Багрово-красное солнце медленно скатывалось за гору Эттерсберг. Его кровавые лучи разливались по всему лагерю, создавая гнетущее, тоскливо-безвыходное настроение. Особенно зловеще выглядел дуб Гёте, от матушки до самых корней залитый красным светом. Казалось, он исходил кровавыми слезами, тлел, точно громадный уголь в печи.
— У немецкого народа, доброго немецкого народа есть пророческая легенда, связанная с этим дубом, — задумчиво говорил учитель Ганс, обращаясь к сидевшему рядом Назимову. Ганс еще раз окинул взглядом древнее дерево, его могучий, в четыре обхвата ствол. — Это очень давняя легенда. Ей не меньше шестисот лет. Говорят, пока живет дуб Гете, будет существовать и немецкое государство. Если же дерево рухнет, не от старости, а по какой-нибудь другой причине, то и Германское государство долго не протянет… — Ганс, склонив голову на грудь, задумался. Его острый костлявый подбородок дрожал, едва не касаясь красного треугольника на груди. — Вы меня простите, Борис, — глухо продолжал он, — глядя на этот дуб, я невольно думаю о своей любимой Германии. Да, не удивляйтесь, у меня есть своя Германия. Честная, добрая. О, проклятые нацисты! Они дошли до самой позорной низости: расстреливали у этого священного для нас дуба узников разных национальностей. Можно потерять рассудок и в сумасшествии сделаться человеконенавистником, но так опозорить свой народ перед всем человечеством, заклеймить его таким несмываемым пятном… Нет, это невозможно постигнуть! И такое падение не прощается! — Ганс уткнулся лицом в ладони. — Ужасные преступления — дело рук нацистов, ублюдков, но не настоящих сынов немецкого народа! И знаете, чего я боюсь?.. Вдруг нас, настоящих немцев, могут спутать с этой сворой… Вон, — он показал исхудавшей рукой на дуб, — старое дерево не вынесло позора и уже начало засыхать. Его ствол изрешечен окровавленными пулями, я видел эти раны своими глазами, ощупывал их. Ведь это, Борис, если хотите знать, изранено многострадальное тело самой Германии… Я понимаю, вы должны ненавидеть нас. И вы правы в своей ненависти. Но мы, подлинные сыны Германии… мы не хотим… не хотим… чтобы ваши проклятия падали и на наши головы. Понимаете это?

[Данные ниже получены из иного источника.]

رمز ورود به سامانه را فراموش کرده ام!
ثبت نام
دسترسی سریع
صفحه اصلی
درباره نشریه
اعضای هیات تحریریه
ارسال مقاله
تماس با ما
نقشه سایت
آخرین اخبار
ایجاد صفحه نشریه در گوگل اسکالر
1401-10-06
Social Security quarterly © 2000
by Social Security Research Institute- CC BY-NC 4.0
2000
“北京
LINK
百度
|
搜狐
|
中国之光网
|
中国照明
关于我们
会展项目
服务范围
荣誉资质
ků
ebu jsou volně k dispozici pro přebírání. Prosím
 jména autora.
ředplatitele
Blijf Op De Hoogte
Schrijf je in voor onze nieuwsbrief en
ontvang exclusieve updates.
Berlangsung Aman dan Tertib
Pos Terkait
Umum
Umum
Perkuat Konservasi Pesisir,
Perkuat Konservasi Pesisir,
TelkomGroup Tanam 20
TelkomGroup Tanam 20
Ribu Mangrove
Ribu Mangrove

— Успокойтесь, Ганс! — Назимов обнял его за плечи. — Мы хорошо понимаем, что существует две Германии. И мы никогда не смешаем нацистов с немецким народом. Ненавидя нацистов, мы желаем немецкому народу подлинной свободы и счастья!

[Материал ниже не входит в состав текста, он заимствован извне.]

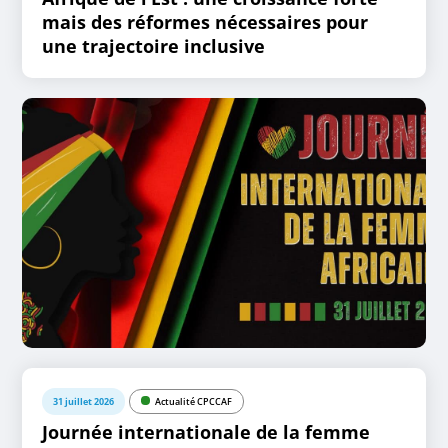
mais des réformes nécessaires pour
une trajectoire inclusive
31 juillet 2026
Actualité CPCCAF
Journée internationale de la femme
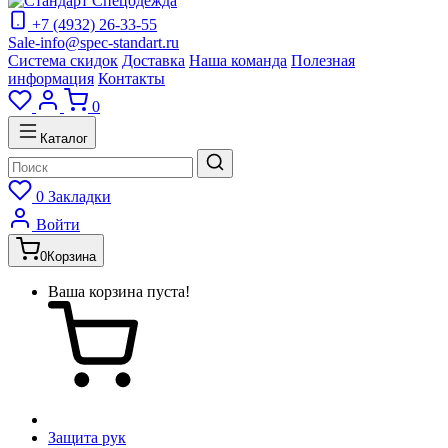
+7 (4932) 26-33-55
Sale-info@spec-standart.ru
Система скидок
Доставка
Наша команда
Полезная
информация
Контакты
0
Каталог
0
Закладки
Войти
0
Корзина
Ваша корзина пуста!
Защита рук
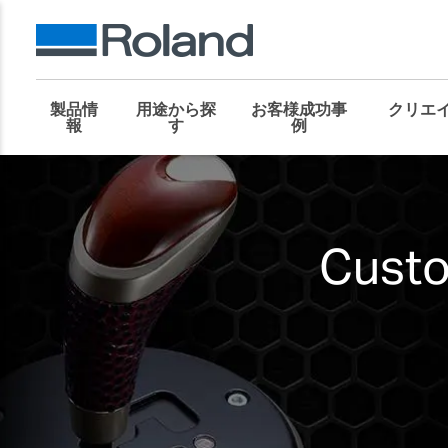
製品情
用途から探
お客様成功事
クリエ
報
す
例
Custo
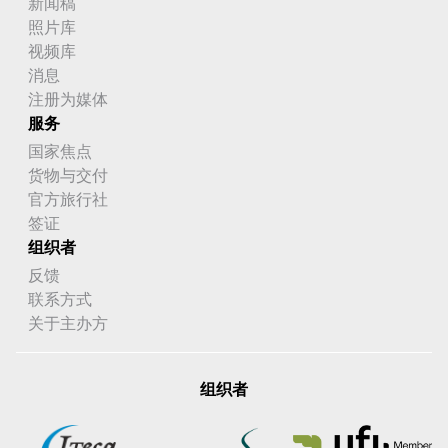
新闻稿
照片库
视频库
消息
注册为媒体
服务
国家焦点
货物与交付
官方旅行社
签证
组织者
反馈
联系方式
关于主办方
组织者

— Как я благодарен вам за эти слова! — Из глаз учителя брызнули слезы. — Будущее Германии — в дружбе с советским народом. Если я выйду из этого ада живым, то всю оставшуюся жизнь посвящу благородному укреплению этой дружбы.
— Вы и здесь можете заниматься этим делом, — тихо сказал Назимов. — Здесь особенно нужна правда людям.
— Я это делаю по мере своих сил. Мимо них прошел, низко согнувшись, какой-то заключенный. Остановившись неподалеку, он прикуривал огрызок сигареты, в то же время прислушивался к разговору друзей. На груди у него — зеленый винкель уголовника.
— «Муха», — предостерег Назимов.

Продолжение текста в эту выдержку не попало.